• Weak week, strong end

    Things work well for me on Sundays. Other days, not so much.
    During sessions on post-work weekday evenings, after an initial jolt and a fast spazzy run-up to a pale, weak, anemic orgasm, I didn't get much going. Any waves that came around felt like two or three dissonant notes that warbled around but never quite synced into one pure tone. When I got that far, I either couldn't relax well, or I relaxed too well and fell asleep.
    That's not entirely bad. A quick early evening nap is pretty satisfying in its own way.
    I don't completely understand what my problem was on this Saturday, or previous Saturdays. Figure it should have been a good time for recreational activity, especially one like this that is, so to speak, open-ended. Perhaps because I see Saturday as my day to finish the previous five days of neglected tasks, that's carrying over into areas where it's not useful.
    But Sunday was delightful. I get three sessions in, starting almost as soon as I awoke, and none of them was a real dud. Each session on its own feels good enough to make me come back for more. I can't yet achieve waves consistently, but even my inconsistently occurring and short-lived ones are astounding.
    While examining sensations, I get a moment of tension at recognizing the wave's beginning. A moment when the notes will either resolve into harmony or degenerate back into noise. Very cuspy, with a taste of panic. I try to suppress the urge to interfere and simply observe, but my eagerness frequently fucks it all up. I haven't yet acquired the discipline to perform the controlled shutdown the situation requires.
    On more menial matters of recordkeeping, I need to reexamine what I thought was an aversion to glycerin. I got a new lube–Sliquid Sassy gel–that contains no glycerin. I used it three times, and each time had the same effect as the glycerin-syrupy System JO, i.e. a nearly immediate need to expel.
    I have gone back and tried the MGX a couple times. Ignoring the outside-body features that originally irritated me, I find its inside-body feel is very different from the helix syn. I wasn't really expecting that. The helix syn tends to cloak itself, not really asserting its presence, while the MGX never lets me forget it's there.
    Gotta say, though, the MGX did some pretty good things to me. While the rigid p-tab had previously irritated me, it really added something to the experience this time. I never have found any sweet spot on my perineum, but the pressure from the p-tab provided unambiguous feedback on what was going on internally. Felt like a velvety hand was squeezing a handful of meat under my nuts. The floppy tab on the helix syn could never do that. I should investigate ways to cushion the MGX p-tab without changing its rigidity.

    3 Comments

    • Avatar for Anonymous

      Anonymous

      05/27/2015at3:50 pm

      Thanks for writing. Wonderful blog. I can relate to lots of what you are experiencing, especially the short ones that go nowhere, and the 'anaemic' orgasm which I get occasionally and thought no-one else suffered from!

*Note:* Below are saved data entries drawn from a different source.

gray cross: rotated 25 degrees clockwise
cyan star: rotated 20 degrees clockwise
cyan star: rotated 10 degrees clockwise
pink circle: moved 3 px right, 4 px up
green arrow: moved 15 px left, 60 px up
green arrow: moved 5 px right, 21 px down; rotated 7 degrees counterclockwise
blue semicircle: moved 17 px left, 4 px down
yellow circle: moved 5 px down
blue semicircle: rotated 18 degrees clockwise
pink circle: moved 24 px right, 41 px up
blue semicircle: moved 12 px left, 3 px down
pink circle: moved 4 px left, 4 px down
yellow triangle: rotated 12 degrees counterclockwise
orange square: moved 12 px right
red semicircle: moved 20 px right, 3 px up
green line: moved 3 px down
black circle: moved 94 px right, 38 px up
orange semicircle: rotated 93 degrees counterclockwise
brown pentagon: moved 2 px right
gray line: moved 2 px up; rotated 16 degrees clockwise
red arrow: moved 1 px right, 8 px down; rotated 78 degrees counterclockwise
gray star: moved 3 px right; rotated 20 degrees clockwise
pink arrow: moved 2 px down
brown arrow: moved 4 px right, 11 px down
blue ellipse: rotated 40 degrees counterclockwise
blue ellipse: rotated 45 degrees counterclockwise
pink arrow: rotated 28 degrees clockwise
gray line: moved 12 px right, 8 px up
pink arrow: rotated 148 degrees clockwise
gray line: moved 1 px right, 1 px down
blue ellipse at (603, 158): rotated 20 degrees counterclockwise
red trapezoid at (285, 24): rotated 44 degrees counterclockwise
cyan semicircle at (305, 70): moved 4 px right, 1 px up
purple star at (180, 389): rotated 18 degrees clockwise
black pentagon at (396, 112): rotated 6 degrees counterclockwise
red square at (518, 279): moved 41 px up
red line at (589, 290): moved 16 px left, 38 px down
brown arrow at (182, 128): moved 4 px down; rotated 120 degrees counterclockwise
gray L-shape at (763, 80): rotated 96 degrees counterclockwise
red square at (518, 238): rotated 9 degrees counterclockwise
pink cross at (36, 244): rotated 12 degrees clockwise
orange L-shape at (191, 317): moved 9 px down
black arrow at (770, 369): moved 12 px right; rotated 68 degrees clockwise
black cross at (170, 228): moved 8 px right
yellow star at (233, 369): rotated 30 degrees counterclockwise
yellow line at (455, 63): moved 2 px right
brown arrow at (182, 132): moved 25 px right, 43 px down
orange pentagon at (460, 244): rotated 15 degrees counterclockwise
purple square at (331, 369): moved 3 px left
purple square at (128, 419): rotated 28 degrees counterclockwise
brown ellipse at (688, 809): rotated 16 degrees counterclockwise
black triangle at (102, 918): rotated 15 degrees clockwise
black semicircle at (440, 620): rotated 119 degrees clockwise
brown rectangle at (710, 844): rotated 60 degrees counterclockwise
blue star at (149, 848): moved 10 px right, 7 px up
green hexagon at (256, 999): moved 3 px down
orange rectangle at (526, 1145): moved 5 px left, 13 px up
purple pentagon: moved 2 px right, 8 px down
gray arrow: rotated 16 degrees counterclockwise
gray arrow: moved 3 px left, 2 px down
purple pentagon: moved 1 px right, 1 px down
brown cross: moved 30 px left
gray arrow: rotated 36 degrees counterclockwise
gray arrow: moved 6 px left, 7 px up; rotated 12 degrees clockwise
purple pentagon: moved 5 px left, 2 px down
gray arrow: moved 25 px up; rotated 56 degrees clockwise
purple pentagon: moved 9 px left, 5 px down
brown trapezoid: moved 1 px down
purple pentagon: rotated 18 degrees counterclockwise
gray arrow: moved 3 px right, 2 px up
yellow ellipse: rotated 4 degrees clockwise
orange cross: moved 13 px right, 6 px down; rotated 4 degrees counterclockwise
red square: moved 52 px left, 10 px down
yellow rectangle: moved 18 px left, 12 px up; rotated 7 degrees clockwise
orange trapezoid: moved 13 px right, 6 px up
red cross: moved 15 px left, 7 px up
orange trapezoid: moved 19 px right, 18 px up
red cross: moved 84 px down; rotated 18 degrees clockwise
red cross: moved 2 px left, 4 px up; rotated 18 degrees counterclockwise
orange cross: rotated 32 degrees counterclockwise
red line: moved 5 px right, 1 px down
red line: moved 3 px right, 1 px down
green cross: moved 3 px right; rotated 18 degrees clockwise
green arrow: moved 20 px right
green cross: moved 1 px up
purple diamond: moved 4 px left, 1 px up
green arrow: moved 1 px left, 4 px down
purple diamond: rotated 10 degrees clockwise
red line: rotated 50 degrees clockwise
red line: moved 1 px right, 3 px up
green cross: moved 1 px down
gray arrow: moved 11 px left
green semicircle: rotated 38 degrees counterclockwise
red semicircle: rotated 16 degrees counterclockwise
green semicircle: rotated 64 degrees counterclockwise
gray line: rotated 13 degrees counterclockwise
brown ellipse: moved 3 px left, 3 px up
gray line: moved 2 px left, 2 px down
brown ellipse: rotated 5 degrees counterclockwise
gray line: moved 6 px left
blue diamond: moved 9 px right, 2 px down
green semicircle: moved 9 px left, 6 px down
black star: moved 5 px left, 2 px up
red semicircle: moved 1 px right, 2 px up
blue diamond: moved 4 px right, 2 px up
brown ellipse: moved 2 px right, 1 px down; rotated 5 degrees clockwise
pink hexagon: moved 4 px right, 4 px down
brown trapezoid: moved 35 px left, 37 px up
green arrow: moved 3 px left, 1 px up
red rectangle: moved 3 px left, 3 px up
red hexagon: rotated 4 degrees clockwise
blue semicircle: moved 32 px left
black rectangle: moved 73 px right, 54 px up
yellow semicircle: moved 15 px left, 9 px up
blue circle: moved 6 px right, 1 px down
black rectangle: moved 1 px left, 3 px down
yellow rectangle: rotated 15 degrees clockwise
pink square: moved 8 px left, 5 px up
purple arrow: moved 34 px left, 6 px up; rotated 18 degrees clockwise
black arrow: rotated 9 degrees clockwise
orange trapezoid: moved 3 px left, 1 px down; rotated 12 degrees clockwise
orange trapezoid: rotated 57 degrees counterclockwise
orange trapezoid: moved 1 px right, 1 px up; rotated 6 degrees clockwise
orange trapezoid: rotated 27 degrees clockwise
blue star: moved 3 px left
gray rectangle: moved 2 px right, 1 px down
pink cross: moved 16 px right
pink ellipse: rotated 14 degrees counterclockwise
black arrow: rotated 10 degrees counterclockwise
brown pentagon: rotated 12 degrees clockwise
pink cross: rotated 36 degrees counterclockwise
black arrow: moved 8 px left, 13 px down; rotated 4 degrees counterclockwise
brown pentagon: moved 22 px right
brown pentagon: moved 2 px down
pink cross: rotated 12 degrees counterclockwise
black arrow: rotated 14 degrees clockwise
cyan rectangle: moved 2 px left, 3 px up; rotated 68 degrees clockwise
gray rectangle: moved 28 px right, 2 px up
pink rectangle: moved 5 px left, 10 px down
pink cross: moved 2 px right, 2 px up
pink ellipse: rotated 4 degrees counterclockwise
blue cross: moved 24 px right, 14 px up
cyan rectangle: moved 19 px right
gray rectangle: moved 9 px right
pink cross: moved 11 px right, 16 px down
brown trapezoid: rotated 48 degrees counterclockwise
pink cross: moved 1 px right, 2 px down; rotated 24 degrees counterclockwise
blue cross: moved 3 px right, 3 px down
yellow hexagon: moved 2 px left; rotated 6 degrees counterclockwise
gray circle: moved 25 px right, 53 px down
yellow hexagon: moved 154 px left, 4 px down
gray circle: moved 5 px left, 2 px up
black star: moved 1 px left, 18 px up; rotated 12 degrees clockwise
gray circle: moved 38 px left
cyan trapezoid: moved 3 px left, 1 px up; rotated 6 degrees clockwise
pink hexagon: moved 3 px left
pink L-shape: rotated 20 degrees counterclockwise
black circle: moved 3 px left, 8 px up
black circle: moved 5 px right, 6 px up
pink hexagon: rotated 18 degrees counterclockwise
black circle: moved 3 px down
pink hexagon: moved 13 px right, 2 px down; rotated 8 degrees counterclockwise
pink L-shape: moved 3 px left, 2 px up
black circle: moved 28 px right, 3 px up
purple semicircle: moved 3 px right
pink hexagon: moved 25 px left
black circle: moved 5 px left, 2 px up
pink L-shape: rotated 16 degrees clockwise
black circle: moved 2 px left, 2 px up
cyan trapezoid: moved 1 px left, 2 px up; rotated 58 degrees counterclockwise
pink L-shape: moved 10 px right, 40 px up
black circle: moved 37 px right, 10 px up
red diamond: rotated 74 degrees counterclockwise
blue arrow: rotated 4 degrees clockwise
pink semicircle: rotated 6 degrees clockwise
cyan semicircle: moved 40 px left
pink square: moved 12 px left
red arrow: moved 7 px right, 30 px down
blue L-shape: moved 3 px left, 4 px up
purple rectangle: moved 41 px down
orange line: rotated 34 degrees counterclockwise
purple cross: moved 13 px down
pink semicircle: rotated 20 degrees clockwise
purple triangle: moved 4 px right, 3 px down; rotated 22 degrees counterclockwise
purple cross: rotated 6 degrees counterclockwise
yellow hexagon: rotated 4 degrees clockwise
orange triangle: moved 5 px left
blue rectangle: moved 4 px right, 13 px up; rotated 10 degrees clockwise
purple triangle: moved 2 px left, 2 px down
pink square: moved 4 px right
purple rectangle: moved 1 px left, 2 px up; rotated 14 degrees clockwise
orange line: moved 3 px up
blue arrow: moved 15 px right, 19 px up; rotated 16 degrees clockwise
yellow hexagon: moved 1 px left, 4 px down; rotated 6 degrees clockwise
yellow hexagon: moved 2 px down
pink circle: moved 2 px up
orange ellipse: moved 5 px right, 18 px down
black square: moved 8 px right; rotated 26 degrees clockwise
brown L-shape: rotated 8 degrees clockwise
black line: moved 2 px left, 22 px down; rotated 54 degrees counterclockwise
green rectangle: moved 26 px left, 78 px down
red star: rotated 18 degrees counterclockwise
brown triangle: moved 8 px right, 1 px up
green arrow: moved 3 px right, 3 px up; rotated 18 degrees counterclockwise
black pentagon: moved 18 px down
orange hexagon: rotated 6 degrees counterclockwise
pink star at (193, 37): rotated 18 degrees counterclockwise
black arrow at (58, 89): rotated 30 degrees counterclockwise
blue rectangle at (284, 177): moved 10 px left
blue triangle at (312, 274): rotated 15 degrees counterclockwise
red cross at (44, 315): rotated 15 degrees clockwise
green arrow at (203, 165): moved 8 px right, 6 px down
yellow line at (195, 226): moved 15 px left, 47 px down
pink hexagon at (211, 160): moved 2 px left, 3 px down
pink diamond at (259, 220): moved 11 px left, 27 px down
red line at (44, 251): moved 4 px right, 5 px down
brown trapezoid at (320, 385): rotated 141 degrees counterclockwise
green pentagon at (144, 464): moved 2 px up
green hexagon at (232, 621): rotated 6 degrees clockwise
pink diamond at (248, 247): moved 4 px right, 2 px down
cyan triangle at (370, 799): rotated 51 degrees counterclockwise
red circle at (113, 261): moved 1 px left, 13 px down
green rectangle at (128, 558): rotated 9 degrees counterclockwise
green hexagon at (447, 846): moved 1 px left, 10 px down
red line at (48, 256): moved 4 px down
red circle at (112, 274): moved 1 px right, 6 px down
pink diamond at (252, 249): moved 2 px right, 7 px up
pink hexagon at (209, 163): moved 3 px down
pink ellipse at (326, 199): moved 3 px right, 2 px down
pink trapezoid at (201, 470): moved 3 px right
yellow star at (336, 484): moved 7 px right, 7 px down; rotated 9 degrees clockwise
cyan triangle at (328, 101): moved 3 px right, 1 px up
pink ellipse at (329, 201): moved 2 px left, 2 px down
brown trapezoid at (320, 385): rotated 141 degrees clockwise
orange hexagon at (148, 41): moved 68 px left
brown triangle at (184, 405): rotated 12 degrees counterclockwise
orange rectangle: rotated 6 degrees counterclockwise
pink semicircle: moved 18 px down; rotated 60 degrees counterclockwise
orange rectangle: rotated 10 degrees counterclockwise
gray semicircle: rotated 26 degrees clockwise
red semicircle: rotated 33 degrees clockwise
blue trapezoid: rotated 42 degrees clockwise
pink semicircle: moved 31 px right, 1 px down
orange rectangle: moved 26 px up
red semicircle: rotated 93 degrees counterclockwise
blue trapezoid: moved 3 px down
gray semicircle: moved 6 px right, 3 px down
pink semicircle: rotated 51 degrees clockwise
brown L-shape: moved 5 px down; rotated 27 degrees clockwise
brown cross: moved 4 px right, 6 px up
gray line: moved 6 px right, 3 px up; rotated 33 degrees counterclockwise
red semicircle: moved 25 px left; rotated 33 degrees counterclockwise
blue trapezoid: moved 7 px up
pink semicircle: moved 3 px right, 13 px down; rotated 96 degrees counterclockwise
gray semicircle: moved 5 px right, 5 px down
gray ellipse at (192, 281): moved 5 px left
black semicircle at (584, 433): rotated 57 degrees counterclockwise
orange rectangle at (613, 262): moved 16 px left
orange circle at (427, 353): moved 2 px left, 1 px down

    • Avatar for Anonymous

      Anonymous

      06/02/2015at10:12 pm

      We are eager to trumpet our successes, and we are happy to congratulate the success of others. We might not be so eager to mention our failures, either for fear of being thought of as a sympathy-seeker or because our man-mind has been conditioned not to admit defeat.
      Each of us has a journey that, by its nature, is intensely personal. There are some aspects that will never be understood by another human, and many more that will never be spoken to another.
      Paradoxically, we have each had the same experience, and we share a secret knowledge of each other that doesn't need to be spoken.
      Be sure that whatever feelings of discouragement you get are not uniquely yours. Somebody else has had them before. It might take some searching to find the notes that person has left. Even if they cannot be found, the chorus of voices here will, when asked, congratulate un-success and encourage more attempts.

    • Avatar for Anonymous

      Anonymous

      06/03/2015at12:54 am

      "Be assured that…"
      I wish these comments were editable. That error really changes the meaning of the last paragraph.